Sans renier les valeurs qu’elle affiche – «faire de la bonne bière» et ne pas s’interdire «d’être clivants» sur les saveurs –, la Brasserie du Grand Paris compte aujourd’hui neuf salariés qui produisent environ 5 000 hectolitres (500 000 litres) par an. Si tout se passe bien, les patrons pensent pouvoir doubler la production en continuant à se passer de la grande distribution. Ils appellent pour cela de leurs vœux une révolution des goûts, dans laquelle concurrence ne serait qu’émulation : «Le rêve, ce serait que chaque ville en France ait sa microbrasserie.»

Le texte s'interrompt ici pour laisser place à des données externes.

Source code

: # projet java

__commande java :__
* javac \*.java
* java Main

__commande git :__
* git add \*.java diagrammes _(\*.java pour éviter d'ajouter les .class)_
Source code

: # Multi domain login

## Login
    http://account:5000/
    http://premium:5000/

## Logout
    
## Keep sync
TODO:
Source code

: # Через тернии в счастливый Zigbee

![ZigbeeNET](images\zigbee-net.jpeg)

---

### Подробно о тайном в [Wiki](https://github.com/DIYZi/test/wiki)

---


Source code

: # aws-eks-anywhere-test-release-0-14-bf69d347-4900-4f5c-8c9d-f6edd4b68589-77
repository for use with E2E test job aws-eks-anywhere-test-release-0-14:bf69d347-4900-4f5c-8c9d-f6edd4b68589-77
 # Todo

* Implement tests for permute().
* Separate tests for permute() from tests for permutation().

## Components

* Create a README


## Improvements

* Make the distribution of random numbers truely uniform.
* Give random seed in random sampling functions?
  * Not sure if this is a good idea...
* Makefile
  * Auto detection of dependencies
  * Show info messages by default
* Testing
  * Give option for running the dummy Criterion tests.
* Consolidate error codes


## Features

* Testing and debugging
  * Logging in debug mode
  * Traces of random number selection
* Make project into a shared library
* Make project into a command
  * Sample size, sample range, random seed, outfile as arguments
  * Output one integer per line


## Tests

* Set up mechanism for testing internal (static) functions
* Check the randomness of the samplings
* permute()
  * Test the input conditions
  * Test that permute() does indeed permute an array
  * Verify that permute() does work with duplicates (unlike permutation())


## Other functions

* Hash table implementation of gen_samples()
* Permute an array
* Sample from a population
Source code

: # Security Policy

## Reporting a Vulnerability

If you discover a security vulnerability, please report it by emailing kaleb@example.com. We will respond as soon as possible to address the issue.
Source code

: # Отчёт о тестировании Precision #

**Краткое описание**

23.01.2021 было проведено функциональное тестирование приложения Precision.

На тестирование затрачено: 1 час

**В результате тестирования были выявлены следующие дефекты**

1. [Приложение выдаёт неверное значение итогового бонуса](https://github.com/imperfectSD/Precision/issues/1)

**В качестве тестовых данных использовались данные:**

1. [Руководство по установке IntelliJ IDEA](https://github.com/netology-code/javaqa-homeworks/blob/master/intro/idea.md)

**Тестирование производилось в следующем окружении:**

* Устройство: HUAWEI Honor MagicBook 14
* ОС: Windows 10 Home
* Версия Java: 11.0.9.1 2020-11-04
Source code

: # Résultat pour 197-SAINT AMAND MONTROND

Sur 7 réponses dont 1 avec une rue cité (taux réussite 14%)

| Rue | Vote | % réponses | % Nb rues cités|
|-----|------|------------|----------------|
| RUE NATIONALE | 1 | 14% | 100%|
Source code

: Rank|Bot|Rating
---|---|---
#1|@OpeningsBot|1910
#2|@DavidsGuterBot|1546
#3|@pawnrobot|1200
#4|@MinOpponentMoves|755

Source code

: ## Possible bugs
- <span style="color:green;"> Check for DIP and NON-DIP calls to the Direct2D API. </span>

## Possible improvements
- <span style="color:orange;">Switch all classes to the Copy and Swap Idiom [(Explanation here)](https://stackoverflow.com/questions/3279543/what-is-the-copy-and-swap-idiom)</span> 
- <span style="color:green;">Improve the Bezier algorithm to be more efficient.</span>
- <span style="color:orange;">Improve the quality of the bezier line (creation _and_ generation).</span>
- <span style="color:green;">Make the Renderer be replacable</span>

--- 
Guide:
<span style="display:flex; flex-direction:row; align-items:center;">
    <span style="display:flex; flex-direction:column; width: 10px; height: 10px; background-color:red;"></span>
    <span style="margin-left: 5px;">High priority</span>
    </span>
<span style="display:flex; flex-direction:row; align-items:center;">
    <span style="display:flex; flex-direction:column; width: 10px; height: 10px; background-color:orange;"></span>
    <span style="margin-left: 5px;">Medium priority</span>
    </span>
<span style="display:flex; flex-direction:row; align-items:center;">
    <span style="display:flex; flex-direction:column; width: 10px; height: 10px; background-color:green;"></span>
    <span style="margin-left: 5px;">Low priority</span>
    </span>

Brasserie du Grand Paris, 103 rue Charles Michels, 93200 Saint-Denis.
Chronique «la Tireuse»
Le choix de «la Tireuse»
Une bière de la Brasserie du Grand Paris se regarde autant qu’elle se boit, les étiquettes étant si jolies que mettre une bouteille à la benne brise parfois le cœur. Là, on prend un ballon dirigeable qui nous fait penser à Jules Verne. Il chemine vraisemblablement vers le soleil, puisque cette canette d’East Coast IPA est fruitée comme pas possible. Ou comment une mousse peut être à la fois une bière de soif et tout en complexité. C’est en même temps le dessein des versions «Est», au contraire de leurs grandes sœurs de l’«Ouest», souvent bien plus fortes en amertume. Mission accomplie pour les Dionysiens. East Coast IPA de la Brasserie du Grand Paris, 3 euros la bouteille à la boutique de la brasserie, livrée en canettes dans toute la France sous peu.